I was curious about how Beckett’s work—which largely denies any cogent narration of consciousness—could be put in service of political objectives that are more or less based on stable social identities. His aesthetics of negation and silence, it turns out, are quite flexible. One by one the panelists rose and delivered their papers to a small audience of academics and bespectacled hipsters. As discussions traversed niche topics from nineteenth-century vagrancy law to Mâconnais agricultural labor, I came to understand Beckett to be subversive not despite his sense of the impossibility of being a person, but precisely because of it. The world desperately wants to make sense. It requires us to be legitimate subjects within it: singular, private, without contradiction. Such a requirement, Beckett knows, is deeply absurd. So when his work seems unreal and obtuse, it is not because it is severed from reality, but rather because reality itself is bewildering, violent, stupid, and tiring. 

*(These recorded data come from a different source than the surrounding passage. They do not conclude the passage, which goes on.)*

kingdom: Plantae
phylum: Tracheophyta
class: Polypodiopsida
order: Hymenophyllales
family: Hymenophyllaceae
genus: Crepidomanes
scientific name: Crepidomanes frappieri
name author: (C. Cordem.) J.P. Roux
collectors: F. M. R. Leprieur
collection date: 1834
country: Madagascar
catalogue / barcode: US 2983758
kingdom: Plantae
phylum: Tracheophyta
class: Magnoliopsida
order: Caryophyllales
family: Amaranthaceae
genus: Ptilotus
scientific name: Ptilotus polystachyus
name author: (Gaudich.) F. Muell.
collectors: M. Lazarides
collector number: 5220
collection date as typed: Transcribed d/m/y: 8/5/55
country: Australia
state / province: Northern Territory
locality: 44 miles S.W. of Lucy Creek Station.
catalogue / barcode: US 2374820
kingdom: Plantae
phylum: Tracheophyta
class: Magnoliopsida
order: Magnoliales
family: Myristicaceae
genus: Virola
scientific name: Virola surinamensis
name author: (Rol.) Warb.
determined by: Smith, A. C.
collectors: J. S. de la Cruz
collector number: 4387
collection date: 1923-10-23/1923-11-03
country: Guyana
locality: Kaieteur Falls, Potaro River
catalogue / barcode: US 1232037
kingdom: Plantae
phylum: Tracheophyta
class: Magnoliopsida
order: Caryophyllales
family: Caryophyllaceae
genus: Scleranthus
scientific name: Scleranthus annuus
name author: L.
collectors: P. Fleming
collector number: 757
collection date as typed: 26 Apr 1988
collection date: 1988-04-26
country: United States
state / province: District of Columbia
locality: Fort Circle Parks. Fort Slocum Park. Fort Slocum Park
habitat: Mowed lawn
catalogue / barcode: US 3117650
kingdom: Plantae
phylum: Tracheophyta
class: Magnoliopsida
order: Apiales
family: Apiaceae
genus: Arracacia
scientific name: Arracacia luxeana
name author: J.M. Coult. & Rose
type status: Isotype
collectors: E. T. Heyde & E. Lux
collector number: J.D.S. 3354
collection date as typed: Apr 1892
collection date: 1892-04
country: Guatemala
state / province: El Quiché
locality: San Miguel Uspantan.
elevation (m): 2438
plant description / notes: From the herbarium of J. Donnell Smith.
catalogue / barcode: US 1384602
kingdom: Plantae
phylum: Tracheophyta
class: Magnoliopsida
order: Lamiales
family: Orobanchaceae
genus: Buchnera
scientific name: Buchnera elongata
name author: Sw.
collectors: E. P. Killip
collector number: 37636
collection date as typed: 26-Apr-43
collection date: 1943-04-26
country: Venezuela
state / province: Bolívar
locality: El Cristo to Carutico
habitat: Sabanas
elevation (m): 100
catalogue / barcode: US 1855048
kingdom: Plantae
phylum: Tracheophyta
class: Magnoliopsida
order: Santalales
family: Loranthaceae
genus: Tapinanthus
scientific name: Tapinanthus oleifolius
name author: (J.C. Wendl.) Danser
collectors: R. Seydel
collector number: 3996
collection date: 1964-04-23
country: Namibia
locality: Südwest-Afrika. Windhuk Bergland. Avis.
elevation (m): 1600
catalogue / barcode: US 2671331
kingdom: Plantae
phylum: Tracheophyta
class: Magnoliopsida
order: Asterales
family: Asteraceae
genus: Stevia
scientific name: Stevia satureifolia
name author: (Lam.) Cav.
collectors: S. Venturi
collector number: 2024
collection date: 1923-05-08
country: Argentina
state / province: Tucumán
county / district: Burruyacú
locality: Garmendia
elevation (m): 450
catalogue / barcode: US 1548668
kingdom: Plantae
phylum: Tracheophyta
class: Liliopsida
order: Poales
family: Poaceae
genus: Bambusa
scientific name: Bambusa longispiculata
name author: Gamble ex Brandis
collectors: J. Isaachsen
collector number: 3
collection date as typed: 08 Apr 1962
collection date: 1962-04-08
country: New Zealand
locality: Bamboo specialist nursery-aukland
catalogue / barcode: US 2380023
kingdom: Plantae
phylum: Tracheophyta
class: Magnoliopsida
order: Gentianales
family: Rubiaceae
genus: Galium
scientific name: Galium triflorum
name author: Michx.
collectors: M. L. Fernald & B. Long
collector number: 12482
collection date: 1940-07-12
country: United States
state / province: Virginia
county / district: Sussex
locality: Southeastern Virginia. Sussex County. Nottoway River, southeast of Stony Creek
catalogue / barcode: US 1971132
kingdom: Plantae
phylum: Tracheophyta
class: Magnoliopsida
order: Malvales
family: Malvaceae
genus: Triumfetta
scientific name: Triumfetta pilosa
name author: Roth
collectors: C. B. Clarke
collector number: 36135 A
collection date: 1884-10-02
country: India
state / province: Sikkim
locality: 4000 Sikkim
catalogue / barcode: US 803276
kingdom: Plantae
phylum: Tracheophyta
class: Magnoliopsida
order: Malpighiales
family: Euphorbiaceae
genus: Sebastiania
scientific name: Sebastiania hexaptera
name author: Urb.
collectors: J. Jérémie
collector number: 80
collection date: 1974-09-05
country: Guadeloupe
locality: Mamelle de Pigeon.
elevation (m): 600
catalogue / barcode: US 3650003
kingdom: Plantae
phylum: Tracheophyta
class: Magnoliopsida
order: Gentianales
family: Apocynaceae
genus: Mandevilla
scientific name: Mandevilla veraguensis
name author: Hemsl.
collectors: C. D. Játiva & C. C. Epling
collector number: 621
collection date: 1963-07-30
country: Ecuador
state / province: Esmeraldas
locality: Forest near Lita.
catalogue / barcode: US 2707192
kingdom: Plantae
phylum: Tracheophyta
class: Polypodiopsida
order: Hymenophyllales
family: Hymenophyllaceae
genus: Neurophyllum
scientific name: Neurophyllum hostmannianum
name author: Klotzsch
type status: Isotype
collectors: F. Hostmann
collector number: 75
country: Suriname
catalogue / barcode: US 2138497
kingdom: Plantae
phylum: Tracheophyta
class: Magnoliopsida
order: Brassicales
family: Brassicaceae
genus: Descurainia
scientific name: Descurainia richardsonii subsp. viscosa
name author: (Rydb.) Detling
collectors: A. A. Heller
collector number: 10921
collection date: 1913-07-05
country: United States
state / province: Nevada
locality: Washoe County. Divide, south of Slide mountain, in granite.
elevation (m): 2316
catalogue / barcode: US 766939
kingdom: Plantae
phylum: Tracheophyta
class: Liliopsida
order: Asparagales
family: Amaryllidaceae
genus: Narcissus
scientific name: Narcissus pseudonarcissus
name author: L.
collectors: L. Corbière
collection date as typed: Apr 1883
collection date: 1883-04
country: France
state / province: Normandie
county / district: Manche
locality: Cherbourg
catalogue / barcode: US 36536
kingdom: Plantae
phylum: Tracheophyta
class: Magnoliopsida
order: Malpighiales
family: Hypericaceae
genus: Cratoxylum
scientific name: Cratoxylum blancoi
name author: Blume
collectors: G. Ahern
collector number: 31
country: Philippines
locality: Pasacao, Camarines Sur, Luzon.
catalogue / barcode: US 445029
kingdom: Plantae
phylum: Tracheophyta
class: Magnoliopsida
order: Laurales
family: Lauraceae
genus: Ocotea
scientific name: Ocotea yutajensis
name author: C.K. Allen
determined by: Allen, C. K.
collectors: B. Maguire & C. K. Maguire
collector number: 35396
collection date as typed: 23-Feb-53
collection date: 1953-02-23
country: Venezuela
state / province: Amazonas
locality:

In this way, I learned that Beckett is perhaps the ultimate realist. His writing deals in exhaustion. This I understood, for I was tired. As I went in search of an exit, I could and could not think. My so-called thoughts, ordinarily formless and void of language, had taken on a rather early-Beckettian quality themselves. They came to me as little plastic words seen one at a time and each shiny in the dark and strung in my skull just so with no marks or commas between them, excepting the occasional contradictory appositive, and yes on and on like that each thought would run, nonsense and nearly nothing, until at last there would appear a small dot to suggest that it was, perhaps, the end.